07/13/2025
"Want to know how to truly support a parent, friend, or relative who has a loved one struggling with substance use?
Start here: STOP SHAMING. Stop calling us names. Stop giving us ultimatums. Stop pretending that stigma saves lives. It doesn’t. Stigma kills.
Please, don’t call us “enablers.”
This label assumes we have control over someone else’s behavior; that our actions are to blame for their addiction or that our love is what’s keeping them from recovery. It suggests that if we just cut them off or withheld help, they’d suddenly get better. That’s not how addiction works. People aren’t puppets. Our support isn’t the problem. And our love does not cause their substance use.
Please, don’t tell us to “let them hit rock bottom.”
This is not only cruel, it’s dangerous. Rock bottom can be death. It assumes the only path to recovery is through suffering and that family and friends should do nothing but wait. But research shows the opposite: hope, connection, and positive reinforcement support change. You don’t have to stand back and watch someone drown to prove you’re not enabling. In fact, the most effective thing we can do is raise the bottom and offer stability, love, and options so people have something worth climbing toward.

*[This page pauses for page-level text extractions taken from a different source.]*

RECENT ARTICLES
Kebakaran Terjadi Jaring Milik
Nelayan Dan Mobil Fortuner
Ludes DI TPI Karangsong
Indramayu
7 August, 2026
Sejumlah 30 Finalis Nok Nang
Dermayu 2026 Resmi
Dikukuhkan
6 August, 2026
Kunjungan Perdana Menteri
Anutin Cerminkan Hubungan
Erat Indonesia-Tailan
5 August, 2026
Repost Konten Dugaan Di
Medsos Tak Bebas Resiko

Please, don’t call us “codependent.”
That word pathologizes love and implies we benefit from our child’s pain. It’s insulting and untrue. We don’t stay close because we’re broken. We stay close because we’re human. Compassion is not pathology.
Please, don’t demand we use “tough love.”
Tough love says “make them behave responsibly.” But no one can make anyone change. If unconditional love doesn’t stop addiction, why would conditional love do the trick? Love is not about control.
Tough love is not love.
Love is love.
Addiction is defined as compulsive use despite negative consequences. So more punishment, more shame, more abandonment? That’s not the answer. The problem is not a lack of suffering, it’s a lack of hope, connection, and access to real help.
If stigma and isolation worked, we wouldn’t be living through the deadliest overdose crisis in history."